Un drôle de couple
Difficile de s’étonner devant le tourbillon médiatique causé par la publication de La bataille de Londres, de Frédéric Bastien. Ce livre tient ses promesses et contient assez de révélations pour causer un remous important. Au moment où j’écris ces lignes, l’Assemblée nationale du Québec demande à l’unanimité à Ottawa d’ouvrir ses archives pour que la vérité éclate au grand jour sur les irrégularités qui auraient entouré les négociations avec les Britanniques dans le cadre du rapatriement de la Constitution canadienne, que l’auteur n’hésite pas à appeler un coup de force.
Dans ce livre qu’on déguste comme un roman d’espionnage, le lecteur découvrira une Margaret Thatcher prête à accorder aux Canadiens ce qu’elle n’aurait jamais voulu offrir aux Britanniques : une charte des droits et libertés qui donnera préséance aux décisions des tribunaux sur le pouvoir parlementaire. Pour une première ministre qui voyait en Nelson Mandela un terroriste, ce cadeau est pour le moins étonnant. Le décès de la « Dame de fer », un jour avant la sortie du livre, vient ajouter une touche shakespearienne à l’affaire. La photo de Pierre Trudeau et de Margaret Thatcher en couverture nous rappelle que la politique forme souvent de drôles de couples.

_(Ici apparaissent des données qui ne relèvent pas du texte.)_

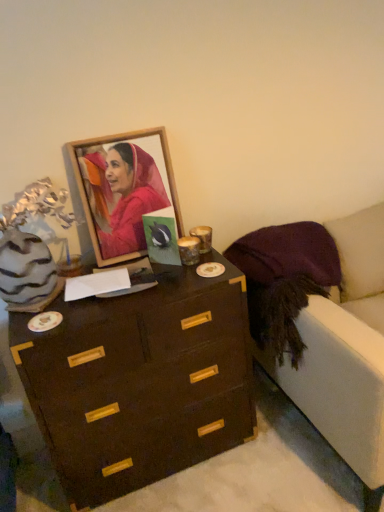
What do you see at coordinates (123, 189) in the screenshot? I see `wooden frame at upper center` at bounding box center [123, 189].

Image resolution: width=384 pixels, height=512 pixels. Describe the element at coordinates (324, 328) in the screenshot. I see `velvet purple armchair at right` at that location.

The width and height of the screenshot is (384, 512). I want to click on dark wood chest of drawers at center, so click(140, 381).

Is velvet purple armchair at right directly adjacent to wooden frame at upper center?

velvet purple armchair at right and wooden frame at upper center are not in contact.

Considering the positions of objects velvet purple armchair at right and wooden frame at upper center in the image provided, who is more to the left, velvet purple armchair at right or wooden frame at upper center?

Positioned to the left is wooden frame at upper center.

Who is smaller, velvet purple armchair at right or wooden frame at upper center?

wooden frame at upper center.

Au-delà des révélations-chocs, dont la pertinence restera longtemps objet de débats, et de la solidité admirable de la recherche, ce qu’il faut admirer de cet ouvrage, c’est la facilité déconcertante de l’auteur à créer une histoire palpitante à partir d’éléments en apparence inintéressants. En effet, c’est dans la mise en récit du résultat de ses recherches que Frédéric Bastien présente son tour de force. L’auteur y parvient en dosant le suspense et en utilisant savamment les montées narratives. Pédagogue jusqu’à la fin, il en profite pour jeter un peu de lumière sur certains mythes, par exemple celui selon lequel le Québec n’aurait jamais, sous aucune condition, accepté le rapatriement de la Constitution. À lire pour mieux comprendre l’héritage de Pierre Elliott Trudeau.